Comment 9 Jeffrey Walton 2015-07-13 10:29:08 UTC
(In reply to Jonathan Wakely from comment #8)
> The code in algparam.h is just disgusting. AssignFromHelperClass binds a
> reference to NULL just to default-construct a temporary of some type, then
> binds a const-reference to that temporary, then casts away const to modify
> the value of that temporary. What seems to be a "VC60 workaround" introduces
> undefined behaviour by trying to be far too clever. Apparently also too
> clever to use compiler warnings.

Lol...

Yeah, some of the legacy code is awful. I'm not throwing stones because the library supported so many compilers and IDEs back then.

I think its time to start cleaning up some of the cruft. I'm going to cite this comment when I propose some of the changes.
Comment 10 Jeffrey Walton 2015-07-13 10:34:03 UTC
(In reply to Richard Biener from comment #6)
> So I suppose the IsAligned template is wrong.

So I'm clear (please forgive my ignorance)...

According to http://www.felixcloutier.com/x86/MOVDQA.html, vmovdqa requires values double quad word alignment (16-byte). A word64 is aligned on 8-bytes, and does not meet the precondition to use the instruction. Naively, that seems like a problem to me.

Will that create problems with GCC and vectorizations?
Comment 11 Jeffrey Walton 2015-07-13 10:44:36 UTC
(In reply to Jonathan Wakely from comment #8)
> The code in algparam.h is just disgusting. AssignFromHelperClass binds a
> reference to NULL just to default-construct a temporary of some type, then
> binds a const-reference to that temporary, then casts away const to modify
> the value of that temporary. What seems to be a "VC60 workaround" introduces
> undefined behaviour by trying to be far too clever. Apparently also too
> clever to use compiler warnings.

The project is finally using -Wall, and its not flagging any issues with that code.
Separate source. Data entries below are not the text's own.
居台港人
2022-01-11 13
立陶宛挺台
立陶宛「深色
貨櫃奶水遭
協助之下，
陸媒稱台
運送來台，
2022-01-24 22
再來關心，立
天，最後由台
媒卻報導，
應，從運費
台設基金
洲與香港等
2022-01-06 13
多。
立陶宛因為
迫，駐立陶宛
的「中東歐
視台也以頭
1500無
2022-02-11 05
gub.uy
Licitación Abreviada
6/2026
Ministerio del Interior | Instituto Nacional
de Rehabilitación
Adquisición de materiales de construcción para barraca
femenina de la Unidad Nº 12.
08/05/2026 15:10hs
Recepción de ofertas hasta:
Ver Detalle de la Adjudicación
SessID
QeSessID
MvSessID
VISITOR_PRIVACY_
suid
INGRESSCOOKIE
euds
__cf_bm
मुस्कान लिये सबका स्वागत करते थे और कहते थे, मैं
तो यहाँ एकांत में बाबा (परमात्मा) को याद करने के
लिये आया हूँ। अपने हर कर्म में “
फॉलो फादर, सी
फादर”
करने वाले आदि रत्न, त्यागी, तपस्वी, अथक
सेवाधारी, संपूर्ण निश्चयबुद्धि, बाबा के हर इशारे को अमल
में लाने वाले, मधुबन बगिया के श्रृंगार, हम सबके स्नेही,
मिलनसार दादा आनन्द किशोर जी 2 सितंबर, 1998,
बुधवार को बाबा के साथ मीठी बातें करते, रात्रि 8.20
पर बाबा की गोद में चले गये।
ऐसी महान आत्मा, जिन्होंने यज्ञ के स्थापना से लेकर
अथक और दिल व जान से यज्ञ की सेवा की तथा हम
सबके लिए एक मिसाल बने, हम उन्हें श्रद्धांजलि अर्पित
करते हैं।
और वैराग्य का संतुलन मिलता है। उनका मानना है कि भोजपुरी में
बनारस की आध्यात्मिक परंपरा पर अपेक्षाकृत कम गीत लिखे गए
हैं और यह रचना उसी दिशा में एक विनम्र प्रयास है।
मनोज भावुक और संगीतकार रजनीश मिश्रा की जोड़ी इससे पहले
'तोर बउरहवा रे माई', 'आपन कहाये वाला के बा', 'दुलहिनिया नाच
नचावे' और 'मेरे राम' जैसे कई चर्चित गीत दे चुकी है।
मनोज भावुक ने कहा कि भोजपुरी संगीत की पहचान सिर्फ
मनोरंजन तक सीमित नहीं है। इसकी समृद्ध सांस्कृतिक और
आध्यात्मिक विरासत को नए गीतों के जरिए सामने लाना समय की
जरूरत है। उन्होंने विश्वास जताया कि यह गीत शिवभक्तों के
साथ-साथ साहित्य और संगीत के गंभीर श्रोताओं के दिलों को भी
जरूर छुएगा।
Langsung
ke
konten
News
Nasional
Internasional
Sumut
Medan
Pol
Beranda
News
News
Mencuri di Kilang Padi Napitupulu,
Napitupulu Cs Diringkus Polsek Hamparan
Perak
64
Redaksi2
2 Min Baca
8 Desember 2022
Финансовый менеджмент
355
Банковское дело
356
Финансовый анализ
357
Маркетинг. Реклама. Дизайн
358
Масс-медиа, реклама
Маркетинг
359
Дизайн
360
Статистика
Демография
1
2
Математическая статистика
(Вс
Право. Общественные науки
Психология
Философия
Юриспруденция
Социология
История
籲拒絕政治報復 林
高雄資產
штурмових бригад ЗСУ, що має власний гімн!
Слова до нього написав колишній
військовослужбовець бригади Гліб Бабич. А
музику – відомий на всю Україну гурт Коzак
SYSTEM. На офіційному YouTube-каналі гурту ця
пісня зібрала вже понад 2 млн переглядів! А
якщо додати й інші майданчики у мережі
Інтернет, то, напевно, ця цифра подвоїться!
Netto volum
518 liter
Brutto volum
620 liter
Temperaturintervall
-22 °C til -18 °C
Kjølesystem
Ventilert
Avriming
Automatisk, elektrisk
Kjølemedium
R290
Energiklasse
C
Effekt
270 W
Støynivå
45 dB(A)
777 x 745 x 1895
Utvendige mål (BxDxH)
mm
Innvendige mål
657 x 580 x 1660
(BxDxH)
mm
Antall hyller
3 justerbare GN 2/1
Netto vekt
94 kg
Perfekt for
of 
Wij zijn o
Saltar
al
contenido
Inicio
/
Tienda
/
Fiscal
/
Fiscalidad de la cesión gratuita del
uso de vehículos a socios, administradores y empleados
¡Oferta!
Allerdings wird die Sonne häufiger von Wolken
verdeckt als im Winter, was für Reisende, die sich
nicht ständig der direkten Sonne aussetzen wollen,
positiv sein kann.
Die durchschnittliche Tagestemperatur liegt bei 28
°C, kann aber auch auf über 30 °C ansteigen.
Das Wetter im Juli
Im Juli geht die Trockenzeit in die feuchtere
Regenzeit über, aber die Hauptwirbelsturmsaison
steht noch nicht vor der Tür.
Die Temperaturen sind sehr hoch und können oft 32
I know -Wdelete-non-virtual-dtor is a problem (and potential security problem), and I'm trying to figure how how to proceed. Cf.https://groups.google.com/d/msg/cryptopp-users/__m0euOdbEQ/tvINItctzjAJ, 

What additional warnings would you suggest?
Comment 12 Markus Trippelsdorf 2015-07-13 10:46:14 UTC
(In reply to Jeffrey Walton from comment #10)
> (In reply to Richard Biener from comment #6)
> > So I suppose the IsAligned template is wrong.
> 
> So I'm clear (please forgive my ignorance)...
> 
> According to http://www.felixcloutier.com/x86/MOVDQA.html, vmovdqa requires
> values double quad word alignment (16-byte). A word64 is aligned on 8-bytes,
> and does not meet the precondition to use the instruction. Naively, that
> seems like a problem to me.
> 
> Will that create problems with GCC and vectorizations?

See PR65709 Comment 9 and followups.
Comment 13 Jeffrey Walton 2015-07-14 02:54:50 UTC
A quick update....

We did out best to take the advice of Jakub, Janathan, Markus and others: https://github.com/weidai11/cryptopp/commit/9bf0eed0f6ff6d0b0a2d277e5401d69dc8c0e394.

We are paying for past transgressions, and cleanup is not as easy as we would like. Eventually, we want to enable CRYPTOPP_NO_UNALIGNED_DATA_ACCESS by default. It removes all related undefined behavior flagged by UBsan. The only thing stopping us is the politics of such a move.